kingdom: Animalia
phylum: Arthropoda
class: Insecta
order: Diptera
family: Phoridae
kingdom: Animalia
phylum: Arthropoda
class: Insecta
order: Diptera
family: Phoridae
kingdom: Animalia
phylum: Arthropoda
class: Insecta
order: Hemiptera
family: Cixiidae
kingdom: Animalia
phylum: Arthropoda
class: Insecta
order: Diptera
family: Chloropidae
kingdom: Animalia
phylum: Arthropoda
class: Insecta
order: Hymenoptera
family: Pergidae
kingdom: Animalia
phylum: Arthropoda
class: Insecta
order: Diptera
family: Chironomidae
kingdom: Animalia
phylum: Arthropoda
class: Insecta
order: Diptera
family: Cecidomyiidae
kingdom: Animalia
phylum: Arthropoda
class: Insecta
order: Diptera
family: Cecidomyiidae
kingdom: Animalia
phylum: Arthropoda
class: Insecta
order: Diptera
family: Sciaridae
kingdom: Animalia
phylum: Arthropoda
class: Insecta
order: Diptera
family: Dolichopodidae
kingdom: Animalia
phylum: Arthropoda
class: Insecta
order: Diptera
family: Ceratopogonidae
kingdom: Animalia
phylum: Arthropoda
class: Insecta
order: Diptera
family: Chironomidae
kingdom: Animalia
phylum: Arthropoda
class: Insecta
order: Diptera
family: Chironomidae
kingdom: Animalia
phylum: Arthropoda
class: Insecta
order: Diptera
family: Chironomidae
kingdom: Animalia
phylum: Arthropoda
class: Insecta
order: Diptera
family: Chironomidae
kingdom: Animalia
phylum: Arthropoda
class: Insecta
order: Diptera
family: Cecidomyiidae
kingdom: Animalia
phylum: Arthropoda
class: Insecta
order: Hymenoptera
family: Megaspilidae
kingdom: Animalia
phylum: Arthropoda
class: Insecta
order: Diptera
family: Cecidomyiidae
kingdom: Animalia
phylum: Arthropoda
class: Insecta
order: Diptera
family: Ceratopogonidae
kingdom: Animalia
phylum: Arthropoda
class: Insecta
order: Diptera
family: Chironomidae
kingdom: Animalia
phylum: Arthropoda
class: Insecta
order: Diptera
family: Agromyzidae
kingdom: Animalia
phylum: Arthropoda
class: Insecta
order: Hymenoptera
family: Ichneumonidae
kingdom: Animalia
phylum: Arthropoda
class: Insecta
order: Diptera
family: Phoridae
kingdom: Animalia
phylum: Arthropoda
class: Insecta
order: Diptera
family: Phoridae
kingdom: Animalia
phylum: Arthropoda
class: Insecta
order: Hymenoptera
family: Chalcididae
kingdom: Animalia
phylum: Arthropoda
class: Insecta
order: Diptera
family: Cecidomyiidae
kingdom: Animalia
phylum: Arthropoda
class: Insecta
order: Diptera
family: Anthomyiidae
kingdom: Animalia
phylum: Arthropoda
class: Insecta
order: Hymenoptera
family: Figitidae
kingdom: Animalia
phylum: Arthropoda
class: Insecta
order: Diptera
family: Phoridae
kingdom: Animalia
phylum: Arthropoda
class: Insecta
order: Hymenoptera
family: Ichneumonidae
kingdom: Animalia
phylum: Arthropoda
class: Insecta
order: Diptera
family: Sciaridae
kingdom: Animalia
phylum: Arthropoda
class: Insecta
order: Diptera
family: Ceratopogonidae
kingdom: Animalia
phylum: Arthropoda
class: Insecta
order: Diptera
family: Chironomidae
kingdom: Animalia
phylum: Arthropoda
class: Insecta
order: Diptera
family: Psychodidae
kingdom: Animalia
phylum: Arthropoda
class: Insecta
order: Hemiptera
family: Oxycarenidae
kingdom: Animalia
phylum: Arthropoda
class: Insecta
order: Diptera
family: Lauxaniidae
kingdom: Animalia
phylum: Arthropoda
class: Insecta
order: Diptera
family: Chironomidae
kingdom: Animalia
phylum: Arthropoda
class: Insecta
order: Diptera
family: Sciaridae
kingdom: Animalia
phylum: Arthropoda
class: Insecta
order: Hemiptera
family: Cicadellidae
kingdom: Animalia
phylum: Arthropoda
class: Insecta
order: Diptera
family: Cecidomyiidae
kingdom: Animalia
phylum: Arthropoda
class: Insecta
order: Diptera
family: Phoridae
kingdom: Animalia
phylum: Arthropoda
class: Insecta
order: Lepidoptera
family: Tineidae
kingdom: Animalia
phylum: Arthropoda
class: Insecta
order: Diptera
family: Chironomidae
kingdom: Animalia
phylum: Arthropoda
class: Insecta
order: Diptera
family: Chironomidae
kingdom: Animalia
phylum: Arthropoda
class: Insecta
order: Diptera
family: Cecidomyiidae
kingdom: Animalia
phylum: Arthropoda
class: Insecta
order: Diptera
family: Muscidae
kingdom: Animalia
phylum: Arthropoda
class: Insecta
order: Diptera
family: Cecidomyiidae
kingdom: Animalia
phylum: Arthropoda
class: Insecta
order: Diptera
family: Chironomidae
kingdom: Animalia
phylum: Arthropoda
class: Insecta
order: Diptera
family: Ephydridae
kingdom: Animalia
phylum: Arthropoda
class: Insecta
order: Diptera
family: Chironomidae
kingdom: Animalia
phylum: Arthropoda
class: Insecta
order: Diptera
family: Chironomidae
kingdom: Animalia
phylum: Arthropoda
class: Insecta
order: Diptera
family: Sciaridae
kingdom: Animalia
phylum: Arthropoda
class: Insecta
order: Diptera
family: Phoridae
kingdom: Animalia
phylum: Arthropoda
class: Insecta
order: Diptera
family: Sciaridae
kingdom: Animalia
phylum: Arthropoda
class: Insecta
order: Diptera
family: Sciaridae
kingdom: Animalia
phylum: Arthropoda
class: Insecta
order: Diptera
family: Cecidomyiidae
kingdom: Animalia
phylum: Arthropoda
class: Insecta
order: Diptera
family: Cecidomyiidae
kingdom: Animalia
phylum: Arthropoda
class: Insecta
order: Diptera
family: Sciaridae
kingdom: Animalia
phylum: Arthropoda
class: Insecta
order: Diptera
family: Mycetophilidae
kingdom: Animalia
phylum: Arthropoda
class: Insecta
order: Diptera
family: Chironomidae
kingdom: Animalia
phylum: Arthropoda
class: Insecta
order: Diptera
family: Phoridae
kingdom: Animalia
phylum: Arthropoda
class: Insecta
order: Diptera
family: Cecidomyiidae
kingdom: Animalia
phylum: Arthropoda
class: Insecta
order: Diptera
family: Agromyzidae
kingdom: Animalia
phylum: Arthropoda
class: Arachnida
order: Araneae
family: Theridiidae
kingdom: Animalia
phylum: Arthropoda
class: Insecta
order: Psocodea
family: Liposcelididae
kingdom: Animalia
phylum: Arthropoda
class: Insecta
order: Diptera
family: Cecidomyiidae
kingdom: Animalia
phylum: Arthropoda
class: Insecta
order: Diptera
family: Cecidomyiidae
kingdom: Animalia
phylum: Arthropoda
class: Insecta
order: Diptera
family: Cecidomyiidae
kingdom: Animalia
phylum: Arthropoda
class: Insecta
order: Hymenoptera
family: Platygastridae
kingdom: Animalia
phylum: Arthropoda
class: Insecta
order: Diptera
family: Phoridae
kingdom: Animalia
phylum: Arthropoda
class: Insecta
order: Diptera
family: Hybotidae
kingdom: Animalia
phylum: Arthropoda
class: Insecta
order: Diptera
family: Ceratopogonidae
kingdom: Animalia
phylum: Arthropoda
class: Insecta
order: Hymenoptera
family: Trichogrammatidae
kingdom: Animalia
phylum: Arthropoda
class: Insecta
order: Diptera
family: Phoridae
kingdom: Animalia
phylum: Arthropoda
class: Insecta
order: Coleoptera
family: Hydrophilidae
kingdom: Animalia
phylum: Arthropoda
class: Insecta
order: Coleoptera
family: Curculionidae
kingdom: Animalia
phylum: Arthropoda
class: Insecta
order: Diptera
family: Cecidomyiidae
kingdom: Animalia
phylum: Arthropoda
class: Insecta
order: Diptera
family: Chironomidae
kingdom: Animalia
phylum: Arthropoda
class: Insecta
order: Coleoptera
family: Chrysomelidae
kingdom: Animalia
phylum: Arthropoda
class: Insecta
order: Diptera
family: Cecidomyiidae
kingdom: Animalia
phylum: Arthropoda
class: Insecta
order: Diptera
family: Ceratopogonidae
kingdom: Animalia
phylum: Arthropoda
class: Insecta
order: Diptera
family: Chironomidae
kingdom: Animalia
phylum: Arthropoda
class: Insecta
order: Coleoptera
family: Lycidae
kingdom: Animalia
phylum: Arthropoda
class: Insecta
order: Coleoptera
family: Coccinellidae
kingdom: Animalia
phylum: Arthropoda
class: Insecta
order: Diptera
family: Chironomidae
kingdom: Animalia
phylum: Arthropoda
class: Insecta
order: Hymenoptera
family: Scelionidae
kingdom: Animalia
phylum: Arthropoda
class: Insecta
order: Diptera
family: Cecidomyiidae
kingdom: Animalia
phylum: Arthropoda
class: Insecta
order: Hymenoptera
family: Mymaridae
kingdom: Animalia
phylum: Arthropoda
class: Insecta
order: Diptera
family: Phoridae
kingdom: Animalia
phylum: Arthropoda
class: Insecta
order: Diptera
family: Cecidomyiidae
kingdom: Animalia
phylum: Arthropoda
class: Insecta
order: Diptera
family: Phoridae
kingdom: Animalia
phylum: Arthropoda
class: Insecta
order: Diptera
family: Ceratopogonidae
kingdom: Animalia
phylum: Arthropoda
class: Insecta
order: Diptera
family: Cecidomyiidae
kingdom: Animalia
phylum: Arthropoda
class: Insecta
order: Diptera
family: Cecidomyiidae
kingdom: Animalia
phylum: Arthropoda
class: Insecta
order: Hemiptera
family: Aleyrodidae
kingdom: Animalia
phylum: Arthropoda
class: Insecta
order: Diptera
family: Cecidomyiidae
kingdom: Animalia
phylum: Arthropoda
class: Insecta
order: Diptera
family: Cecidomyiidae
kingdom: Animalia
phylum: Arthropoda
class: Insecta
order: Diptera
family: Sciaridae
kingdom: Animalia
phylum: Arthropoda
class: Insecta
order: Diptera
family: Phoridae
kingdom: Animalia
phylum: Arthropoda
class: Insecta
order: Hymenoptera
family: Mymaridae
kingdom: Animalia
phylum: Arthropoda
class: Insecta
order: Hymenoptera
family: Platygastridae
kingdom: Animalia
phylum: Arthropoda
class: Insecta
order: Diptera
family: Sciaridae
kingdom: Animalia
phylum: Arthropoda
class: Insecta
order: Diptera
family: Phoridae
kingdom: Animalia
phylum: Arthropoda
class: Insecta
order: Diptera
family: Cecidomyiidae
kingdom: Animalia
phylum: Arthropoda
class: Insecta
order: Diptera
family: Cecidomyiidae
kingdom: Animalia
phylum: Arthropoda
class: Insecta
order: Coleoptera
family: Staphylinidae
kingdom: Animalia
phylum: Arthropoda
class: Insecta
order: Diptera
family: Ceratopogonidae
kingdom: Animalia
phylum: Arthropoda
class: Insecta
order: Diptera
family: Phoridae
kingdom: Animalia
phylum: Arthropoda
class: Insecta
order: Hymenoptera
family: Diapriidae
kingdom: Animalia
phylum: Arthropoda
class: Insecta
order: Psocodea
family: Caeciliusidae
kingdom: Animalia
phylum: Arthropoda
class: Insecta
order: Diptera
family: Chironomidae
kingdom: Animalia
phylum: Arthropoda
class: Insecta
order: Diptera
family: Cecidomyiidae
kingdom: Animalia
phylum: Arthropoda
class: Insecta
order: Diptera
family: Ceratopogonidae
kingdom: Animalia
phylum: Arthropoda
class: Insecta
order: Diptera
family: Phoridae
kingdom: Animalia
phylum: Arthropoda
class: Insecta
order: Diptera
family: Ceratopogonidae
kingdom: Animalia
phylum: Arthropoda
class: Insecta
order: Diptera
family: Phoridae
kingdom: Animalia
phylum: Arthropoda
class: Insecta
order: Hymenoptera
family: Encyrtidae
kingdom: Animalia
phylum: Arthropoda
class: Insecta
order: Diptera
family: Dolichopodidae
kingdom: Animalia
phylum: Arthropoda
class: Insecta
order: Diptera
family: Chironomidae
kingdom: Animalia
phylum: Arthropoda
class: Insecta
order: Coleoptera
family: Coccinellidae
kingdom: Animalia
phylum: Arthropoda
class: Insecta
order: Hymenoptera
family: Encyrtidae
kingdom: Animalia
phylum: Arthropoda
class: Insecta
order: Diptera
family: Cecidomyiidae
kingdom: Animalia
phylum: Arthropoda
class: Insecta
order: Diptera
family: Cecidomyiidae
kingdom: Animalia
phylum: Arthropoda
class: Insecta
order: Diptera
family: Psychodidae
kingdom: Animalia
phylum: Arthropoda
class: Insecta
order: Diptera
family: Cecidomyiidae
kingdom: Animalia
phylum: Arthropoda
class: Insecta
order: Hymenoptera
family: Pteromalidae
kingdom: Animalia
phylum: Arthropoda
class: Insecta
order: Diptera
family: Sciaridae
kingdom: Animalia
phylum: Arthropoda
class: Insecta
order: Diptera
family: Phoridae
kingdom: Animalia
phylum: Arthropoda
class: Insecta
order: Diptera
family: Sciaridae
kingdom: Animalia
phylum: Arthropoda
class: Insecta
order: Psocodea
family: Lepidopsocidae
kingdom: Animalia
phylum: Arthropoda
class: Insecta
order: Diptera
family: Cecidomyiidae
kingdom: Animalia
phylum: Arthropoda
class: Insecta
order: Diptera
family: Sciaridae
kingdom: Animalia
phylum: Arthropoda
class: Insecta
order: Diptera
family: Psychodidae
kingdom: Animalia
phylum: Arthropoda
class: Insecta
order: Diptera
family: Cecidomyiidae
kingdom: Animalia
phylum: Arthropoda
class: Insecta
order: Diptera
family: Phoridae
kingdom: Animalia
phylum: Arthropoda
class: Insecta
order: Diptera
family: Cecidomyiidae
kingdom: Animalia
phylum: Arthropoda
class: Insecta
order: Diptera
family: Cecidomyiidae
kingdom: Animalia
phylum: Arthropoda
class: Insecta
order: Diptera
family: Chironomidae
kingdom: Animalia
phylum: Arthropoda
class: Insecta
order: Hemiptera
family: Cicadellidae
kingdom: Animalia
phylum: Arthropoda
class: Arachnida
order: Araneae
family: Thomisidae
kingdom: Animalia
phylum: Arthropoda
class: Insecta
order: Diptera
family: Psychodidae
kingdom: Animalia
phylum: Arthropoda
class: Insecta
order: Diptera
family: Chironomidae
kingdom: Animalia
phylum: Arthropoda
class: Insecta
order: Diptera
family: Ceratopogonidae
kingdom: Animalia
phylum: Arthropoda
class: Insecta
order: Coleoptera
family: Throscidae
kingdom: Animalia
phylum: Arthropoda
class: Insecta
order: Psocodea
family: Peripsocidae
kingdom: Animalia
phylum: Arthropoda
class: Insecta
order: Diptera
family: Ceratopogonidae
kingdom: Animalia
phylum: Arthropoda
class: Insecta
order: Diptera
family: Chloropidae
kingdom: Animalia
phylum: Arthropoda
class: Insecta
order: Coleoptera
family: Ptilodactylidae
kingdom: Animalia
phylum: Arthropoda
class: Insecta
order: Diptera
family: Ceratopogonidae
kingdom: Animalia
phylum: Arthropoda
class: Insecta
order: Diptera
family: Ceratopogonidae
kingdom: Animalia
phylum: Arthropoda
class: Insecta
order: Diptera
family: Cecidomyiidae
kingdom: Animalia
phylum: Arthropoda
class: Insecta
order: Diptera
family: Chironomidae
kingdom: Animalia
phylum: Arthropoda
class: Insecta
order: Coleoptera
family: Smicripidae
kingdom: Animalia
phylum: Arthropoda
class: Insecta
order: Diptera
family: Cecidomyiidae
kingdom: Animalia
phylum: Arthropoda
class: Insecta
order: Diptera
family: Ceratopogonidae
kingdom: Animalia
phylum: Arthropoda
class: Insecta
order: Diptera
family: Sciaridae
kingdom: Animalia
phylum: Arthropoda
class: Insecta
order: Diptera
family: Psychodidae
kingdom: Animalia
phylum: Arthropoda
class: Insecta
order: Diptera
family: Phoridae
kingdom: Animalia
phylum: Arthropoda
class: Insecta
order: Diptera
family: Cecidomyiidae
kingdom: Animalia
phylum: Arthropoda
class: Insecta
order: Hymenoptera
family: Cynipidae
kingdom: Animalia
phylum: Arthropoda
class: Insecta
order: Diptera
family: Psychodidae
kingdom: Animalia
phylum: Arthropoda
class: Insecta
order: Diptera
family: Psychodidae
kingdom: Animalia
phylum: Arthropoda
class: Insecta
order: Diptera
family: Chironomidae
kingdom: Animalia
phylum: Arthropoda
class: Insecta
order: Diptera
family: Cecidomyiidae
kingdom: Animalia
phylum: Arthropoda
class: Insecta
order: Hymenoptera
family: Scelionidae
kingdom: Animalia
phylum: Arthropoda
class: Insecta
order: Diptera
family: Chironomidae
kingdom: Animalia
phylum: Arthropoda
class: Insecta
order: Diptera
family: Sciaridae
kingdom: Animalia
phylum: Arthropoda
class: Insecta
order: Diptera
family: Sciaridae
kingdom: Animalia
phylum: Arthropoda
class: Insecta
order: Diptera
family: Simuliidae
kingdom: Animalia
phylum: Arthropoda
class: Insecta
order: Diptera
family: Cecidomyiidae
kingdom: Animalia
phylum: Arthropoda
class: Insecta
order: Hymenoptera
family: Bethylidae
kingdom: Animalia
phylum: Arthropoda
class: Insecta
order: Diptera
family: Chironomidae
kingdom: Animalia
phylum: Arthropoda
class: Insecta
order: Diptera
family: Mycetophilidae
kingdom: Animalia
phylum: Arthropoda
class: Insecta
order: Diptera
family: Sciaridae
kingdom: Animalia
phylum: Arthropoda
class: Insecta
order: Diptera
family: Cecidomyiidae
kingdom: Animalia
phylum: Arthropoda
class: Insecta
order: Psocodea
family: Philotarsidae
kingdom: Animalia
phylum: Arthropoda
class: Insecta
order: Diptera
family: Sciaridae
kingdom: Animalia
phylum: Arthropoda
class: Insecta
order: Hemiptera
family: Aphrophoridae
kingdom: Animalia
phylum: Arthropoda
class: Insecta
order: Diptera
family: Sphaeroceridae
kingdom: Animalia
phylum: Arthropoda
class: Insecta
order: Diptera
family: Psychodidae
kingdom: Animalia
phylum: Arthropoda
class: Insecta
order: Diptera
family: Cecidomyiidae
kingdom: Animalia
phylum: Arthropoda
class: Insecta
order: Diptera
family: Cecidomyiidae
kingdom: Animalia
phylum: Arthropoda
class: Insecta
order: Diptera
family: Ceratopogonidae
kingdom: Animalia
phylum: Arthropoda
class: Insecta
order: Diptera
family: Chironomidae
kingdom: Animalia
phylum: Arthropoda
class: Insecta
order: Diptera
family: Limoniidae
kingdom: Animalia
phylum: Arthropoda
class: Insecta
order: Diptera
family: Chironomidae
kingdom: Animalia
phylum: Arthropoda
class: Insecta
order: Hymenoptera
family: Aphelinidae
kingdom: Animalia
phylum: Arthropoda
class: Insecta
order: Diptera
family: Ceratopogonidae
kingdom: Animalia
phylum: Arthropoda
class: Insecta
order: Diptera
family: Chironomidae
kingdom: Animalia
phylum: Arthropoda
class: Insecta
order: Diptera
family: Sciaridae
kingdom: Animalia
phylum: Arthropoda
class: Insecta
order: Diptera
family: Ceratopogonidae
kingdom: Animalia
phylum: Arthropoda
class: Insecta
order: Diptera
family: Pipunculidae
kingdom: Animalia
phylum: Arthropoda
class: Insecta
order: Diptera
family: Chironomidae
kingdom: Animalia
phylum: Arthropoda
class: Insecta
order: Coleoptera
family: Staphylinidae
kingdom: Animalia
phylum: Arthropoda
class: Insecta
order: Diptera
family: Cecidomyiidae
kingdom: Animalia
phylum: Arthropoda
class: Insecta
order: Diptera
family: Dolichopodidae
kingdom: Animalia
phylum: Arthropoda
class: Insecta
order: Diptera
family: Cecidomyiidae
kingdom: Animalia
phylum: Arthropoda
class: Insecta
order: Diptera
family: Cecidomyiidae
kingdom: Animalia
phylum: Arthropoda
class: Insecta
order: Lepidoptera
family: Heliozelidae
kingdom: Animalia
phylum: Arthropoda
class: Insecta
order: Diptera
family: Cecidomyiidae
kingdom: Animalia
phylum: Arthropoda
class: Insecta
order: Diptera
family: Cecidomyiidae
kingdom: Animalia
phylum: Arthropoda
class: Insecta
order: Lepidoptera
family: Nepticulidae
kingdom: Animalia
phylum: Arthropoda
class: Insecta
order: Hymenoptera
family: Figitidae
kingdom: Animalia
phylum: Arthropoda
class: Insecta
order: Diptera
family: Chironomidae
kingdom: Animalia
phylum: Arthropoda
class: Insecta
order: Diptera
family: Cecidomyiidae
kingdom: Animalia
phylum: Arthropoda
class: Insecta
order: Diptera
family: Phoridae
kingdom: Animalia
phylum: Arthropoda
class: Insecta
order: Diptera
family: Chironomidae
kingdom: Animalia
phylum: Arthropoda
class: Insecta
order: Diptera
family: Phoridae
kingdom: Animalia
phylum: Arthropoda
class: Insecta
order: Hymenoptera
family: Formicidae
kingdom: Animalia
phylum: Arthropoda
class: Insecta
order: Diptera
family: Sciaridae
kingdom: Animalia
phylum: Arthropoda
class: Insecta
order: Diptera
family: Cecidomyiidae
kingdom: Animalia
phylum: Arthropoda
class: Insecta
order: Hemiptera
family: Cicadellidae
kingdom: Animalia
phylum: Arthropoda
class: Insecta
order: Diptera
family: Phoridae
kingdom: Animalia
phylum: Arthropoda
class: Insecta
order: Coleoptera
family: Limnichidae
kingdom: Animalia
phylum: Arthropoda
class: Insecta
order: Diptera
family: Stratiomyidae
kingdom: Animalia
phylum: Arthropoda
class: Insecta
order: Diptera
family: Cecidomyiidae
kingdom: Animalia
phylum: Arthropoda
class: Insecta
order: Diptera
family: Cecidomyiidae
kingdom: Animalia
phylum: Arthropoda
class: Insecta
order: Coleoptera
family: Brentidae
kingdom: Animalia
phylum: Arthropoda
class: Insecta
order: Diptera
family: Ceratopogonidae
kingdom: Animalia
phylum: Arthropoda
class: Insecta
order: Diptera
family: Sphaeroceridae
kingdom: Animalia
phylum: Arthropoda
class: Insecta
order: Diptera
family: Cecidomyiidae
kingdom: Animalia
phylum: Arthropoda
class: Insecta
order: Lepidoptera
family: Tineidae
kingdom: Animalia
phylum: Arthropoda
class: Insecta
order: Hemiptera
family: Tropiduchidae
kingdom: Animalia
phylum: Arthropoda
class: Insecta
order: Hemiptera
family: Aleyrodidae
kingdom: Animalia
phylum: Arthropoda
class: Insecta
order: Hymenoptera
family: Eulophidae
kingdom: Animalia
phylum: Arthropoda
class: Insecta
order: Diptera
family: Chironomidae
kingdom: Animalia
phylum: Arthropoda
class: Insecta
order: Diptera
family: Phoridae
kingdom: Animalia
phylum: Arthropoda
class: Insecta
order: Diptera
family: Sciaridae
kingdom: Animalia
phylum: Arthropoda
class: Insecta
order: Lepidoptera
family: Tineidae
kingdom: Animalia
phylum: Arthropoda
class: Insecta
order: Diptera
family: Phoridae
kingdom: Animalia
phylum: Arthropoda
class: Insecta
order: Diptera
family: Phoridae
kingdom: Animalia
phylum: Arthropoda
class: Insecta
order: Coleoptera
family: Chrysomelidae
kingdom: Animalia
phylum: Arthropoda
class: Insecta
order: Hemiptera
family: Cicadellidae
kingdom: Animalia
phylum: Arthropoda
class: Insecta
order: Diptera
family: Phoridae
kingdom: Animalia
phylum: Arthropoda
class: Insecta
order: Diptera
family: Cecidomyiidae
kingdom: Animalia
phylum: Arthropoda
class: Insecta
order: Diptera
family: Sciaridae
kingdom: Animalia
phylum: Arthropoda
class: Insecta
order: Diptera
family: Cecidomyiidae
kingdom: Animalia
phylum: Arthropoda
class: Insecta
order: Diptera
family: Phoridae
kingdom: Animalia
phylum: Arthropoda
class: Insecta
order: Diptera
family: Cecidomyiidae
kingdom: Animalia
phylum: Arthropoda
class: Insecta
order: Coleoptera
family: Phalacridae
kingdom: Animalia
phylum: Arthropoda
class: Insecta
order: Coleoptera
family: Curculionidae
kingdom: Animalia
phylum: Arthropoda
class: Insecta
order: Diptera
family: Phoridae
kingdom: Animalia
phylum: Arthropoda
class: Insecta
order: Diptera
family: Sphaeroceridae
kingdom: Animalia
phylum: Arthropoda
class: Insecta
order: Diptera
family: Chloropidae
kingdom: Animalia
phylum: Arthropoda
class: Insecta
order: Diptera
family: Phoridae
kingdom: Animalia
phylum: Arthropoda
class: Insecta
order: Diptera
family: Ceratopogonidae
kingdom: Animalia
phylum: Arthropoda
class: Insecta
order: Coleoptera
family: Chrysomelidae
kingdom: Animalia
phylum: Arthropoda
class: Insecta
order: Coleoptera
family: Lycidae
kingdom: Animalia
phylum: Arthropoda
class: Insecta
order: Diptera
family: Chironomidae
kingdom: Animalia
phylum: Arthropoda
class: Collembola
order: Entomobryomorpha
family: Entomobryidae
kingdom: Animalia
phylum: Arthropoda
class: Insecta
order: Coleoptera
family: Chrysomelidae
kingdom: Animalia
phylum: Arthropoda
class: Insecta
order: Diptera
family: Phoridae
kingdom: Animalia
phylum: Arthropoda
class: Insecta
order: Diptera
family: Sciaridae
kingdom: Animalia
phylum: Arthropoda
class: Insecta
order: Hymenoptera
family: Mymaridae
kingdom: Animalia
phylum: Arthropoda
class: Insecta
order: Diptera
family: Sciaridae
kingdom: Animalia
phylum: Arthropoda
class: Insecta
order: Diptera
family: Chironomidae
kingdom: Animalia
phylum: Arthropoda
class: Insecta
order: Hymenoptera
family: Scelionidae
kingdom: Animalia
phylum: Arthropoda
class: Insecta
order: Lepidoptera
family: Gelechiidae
________
Your goal.
Write out the item lines again, unchanged, starting at the very first line and ending with the line containing "family: Pergidae", both included.

Output for this exercise.
kingdom: Animalia
phylum: Arthropoda
class: Insecta
order: Diptera
family: Phoridae
kingdom: Animalia
phylum: Arthropoda
class: Insecta
order: Diptera
family: Phoridae
kingdom: Animalia
phylum: Arthropoda
class: Insecta
order: Hemiptera
family: Cixiidae
kingdom: Animalia
phylum: Arthropoda
class: Insecta
order: Diptera
family: Chloropidae
kingdom: Animalia
phylum: Arthropoda
class: Insecta
order: Hymenoptera
family: Pergidae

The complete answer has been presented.